The key is to watch what happens in the community to make sure that we get the results that we hope for. Last week, the first fatality occurred within the county; at publication time, that remains the only local fatality, but there are now 16 cases in Yolo County.
“That should be a reminder to everyone to take these shelter in place rules seriously,” he said.
In some places, there has been questioning and people not following those rules.
But overall, in our community, Councilmember Carson believes that the rules are being complied with. You do not see a lot of local traffic or people around town.
“Overall I have found an overwhelming amount of acceptance of what we as a city have been asked to do,” he said. “On the overall practices, especially practicing social distancing, especially when it’s most likely to occur, anyone going outside to get outside… I think people are for the most part heeding those rules and taking them seriously.”
“Overall it will pay off for us,” he said.
He acknowledged there is a risk at some point that people will get tired of staying in. “There is a risk but if the rules change, we have confidence in the Yolo County Health officials,” he said. “At this point they say, we’re doing what we need to do.”
He noted that, at this point, what they are hearing from the county is “our systems are sound.”

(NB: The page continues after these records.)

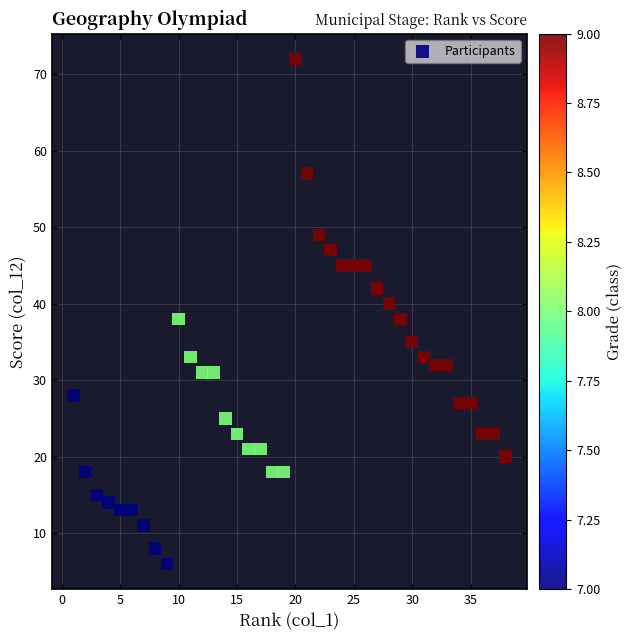

What is the range of Y values (max minus min)?

66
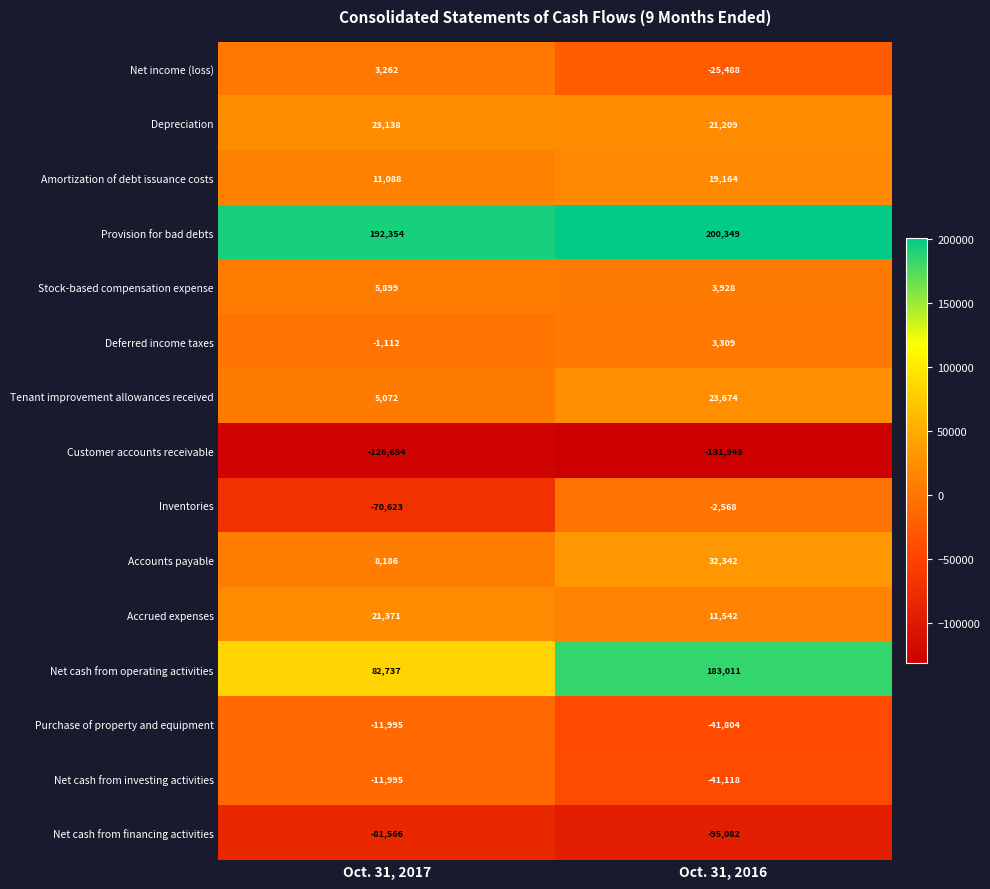

Rank the categories by Accrued expenses value from highest to lowest.

Oct. 31, 2017, Oct. 31, 2016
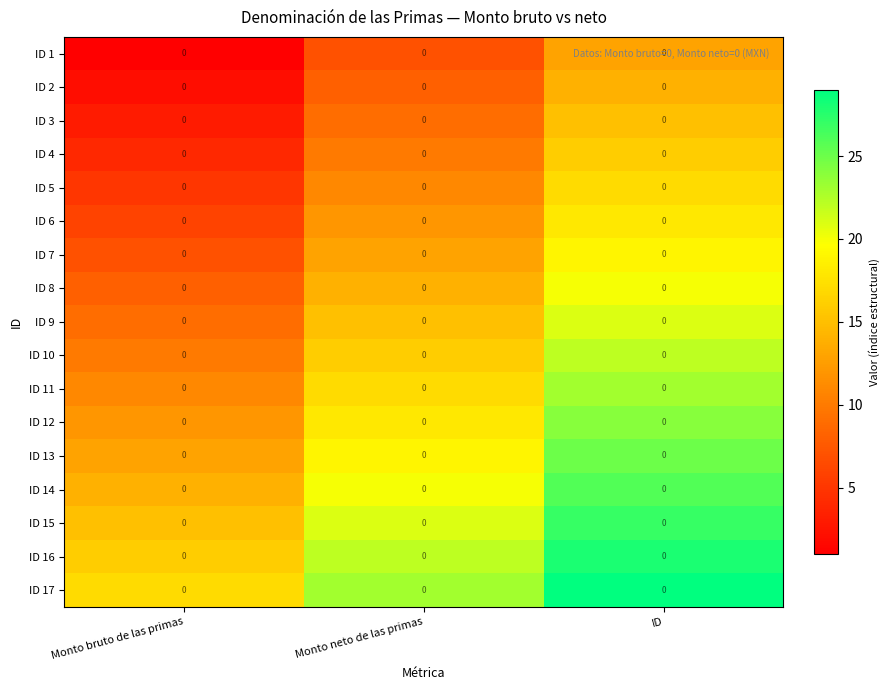

Reading left to right, extract all data points from this chart.

ID 1: Monto bruto de las primas=0	Monto neto de las primas=0	ID=0
ID 2: Monto bruto de las primas=0	Monto neto de las primas=0	ID=0
ID 3: Monto bruto de las primas=0	Monto neto de las primas=0	ID=0
ID 4: Monto bruto de las primas=0	Monto neto de las primas=0	ID=0
ID 5: Monto bruto de las primas=0	Monto neto de las primas=0	ID=0
ID 6: Monto bruto de las primas=0	Monto neto de las primas=0	ID=0
ID 7: Monto bruto de las primas=0	Monto neto de las primas=0	ID=0
ID 8: Monto bruto de las primas=0	Monto neto de las primas=0	ID=0
ID 9: Monto bruto de las primas=0	Monto neto de las primas=0	ID=0
ID 10: Monto bruto de las primas=0	Monto neto de las primas=0	ID=0
ID 11: Monto bruto de las primas=0	Monto neto de las primas=0	ID=0
ID 12: Monto bruto de las primas=0	Monto neto de las primas=0	ID=0
ID 13: Monto bruto de las primas=0	Monto neto de las primas=0	ID=0
ID 14: Monto bruto de las primas=0	Monto neto de las primas=0	ID=0
ID 15: Monto bruto de las primas=0	Monto neto de las primas=0	ID=0
ID 16: Monto bruto de las primas=0	Monto neto de las primas=0	ID=0
ID 17: Monto bruto de las primas=0	Monto neto de las primas=0	ID=0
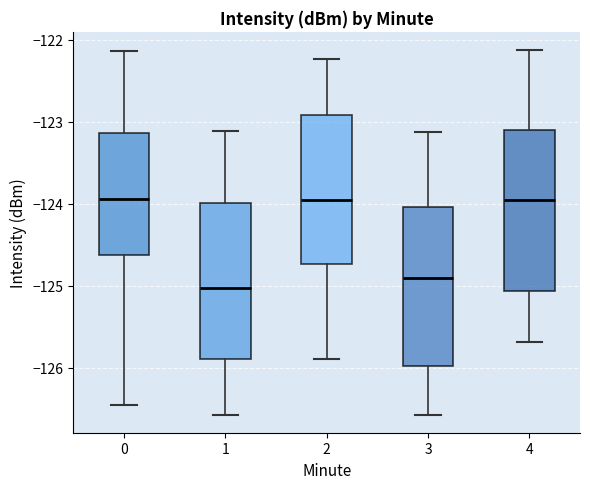

Reading left to right, read every box against the y-axis: the position of its median line, the range the box covers, and the ends of its whiskers. The values are not printed on the chart, so give them approximately, as read against the axis.

0: median -123.9, box -124.6 to -123.1, whiskers -126.5 to -122.1
1: median -125.0, box -125.9 to -124.0, whiskers -126.6 to -123.1
2: median -124.0, box -124.7 to -122.9, whiskers -125.9 to -122.2
3: median -124.9, box -126.0 to -124.0, whiskers -126.6 to -123.1
4: median -124.0, box -125.1 to -123.1, whiskers -125.7 to -122.1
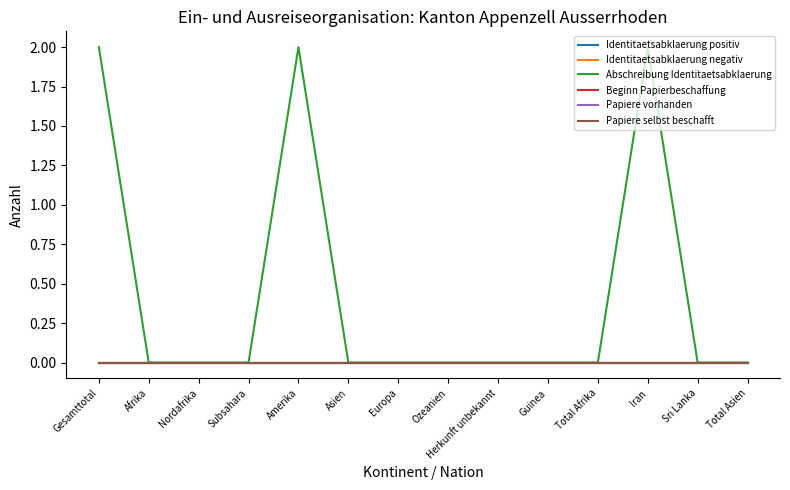

How many lines are shown in the chart?

6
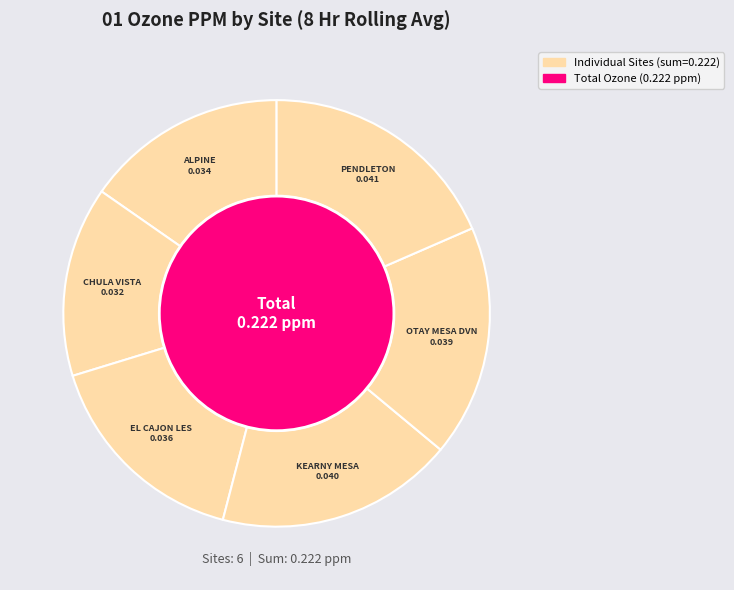

The OTAY MESA DVN slice represents 8% of the pie. True or false?

False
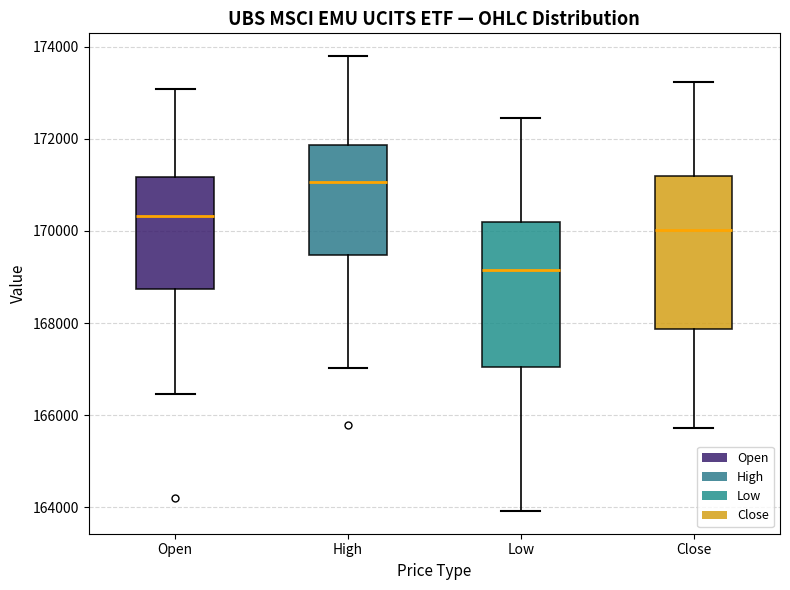

Which box has the highest median line?

High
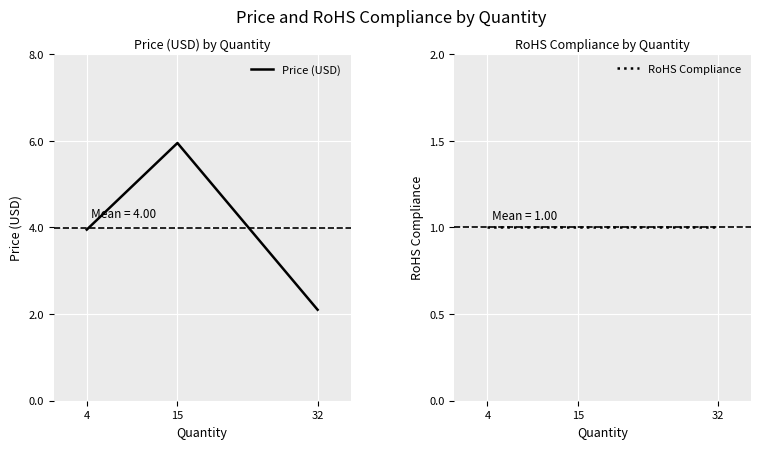

Where is RoHS Compliance nearest to the value 1?

4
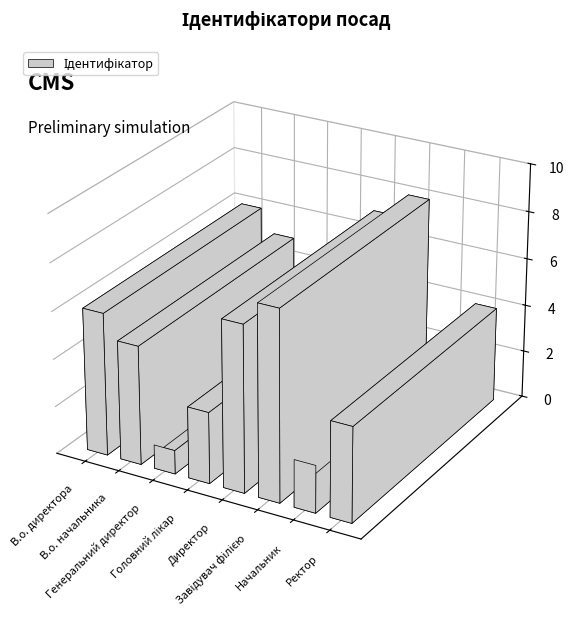

What is the label of the 2nd bar from the right?

Начальник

He noted the experiences from Italy and New York as warnings for what can happen if things turn in the wrong direction. Right now, he described the situation as “precarious but stable.”
His biggest concern at this point: “This is a new virus, we’re all trying to understand what the duration of this is, of what circumstances lead to a spread most vociferously and of course the big concern for city government, above all others, is ensuring the continuity of critical public safety services.”
As such they have gone to great lengths to make sure that they have taken pains to provide for continuity, not just of police and fire, but all of the very basic city services we rely upon—water and waste water treatment systems.
“We need to be able to carry on with our lives, especially if we have to shelter in place,” he said.
His other concern is the business community and the impacts on workers who have suffered from a severe loss of hours and have lost their jobs altogether. A rash of unemployment claims have been filed here.
In order to address the issue locally, he explained, “We’re using the levers that we have as cities to try to help where we can.”
Last Tuesday, the council supported a measure that put a freeze on both commercial and residential evictions.
In the city’s press release, Dan Carson said, “Many people who have served us in Davis shops and restaurants are suddenly unemployed or underemployed and need our help… I’m glad we will be able to help our residents who are struggling to make ends meet because of the health emergency. We must all take a compassionate approach in this time of crisis.”
In our interview, he pointed out, “We don’t want to turn a medical crisis also into a homelessness crisis.”
We already have a problem with homelessness.
In addition to the eviction protection, Councilmember Carson said they are also looking at deferring payment of utility bills—since they don’t want to have to shut off water or other critical utilities during a pandemic.
“We’re using the authority that we have to try to make things better and help people to cope with this difficult situation,” he said.
The question is at what point do we reach an equilibrium, where we know what we are up against.
“Every day we are kind of on the lookout for the latest surprise,” Dan Carson said. He cited the loss of a Yolo County resident, last week, as a big blow locally. “Every epidemic that we’ve ever had, eventually the curve bends down almost regardless of how far we go with public health measures.
“There is—I will just say if there is any reassurance—there is a history of very successful public health interventions,” he said. “We’ve done some very important things over the last century to respond to very dangerous situations.”
This is one of the more severe responses we have seen to a public health crisis.
For Dan Carson, “If you had asked me a month ago whether we would have been sheltering in place, I would honestly not have expected it.”
He added, “We didn’t yet see the sharp upward curve in the numbers, so we didn’t have much to go on.” He said, “We were all fearful of the worst and we were ready to take precautions.”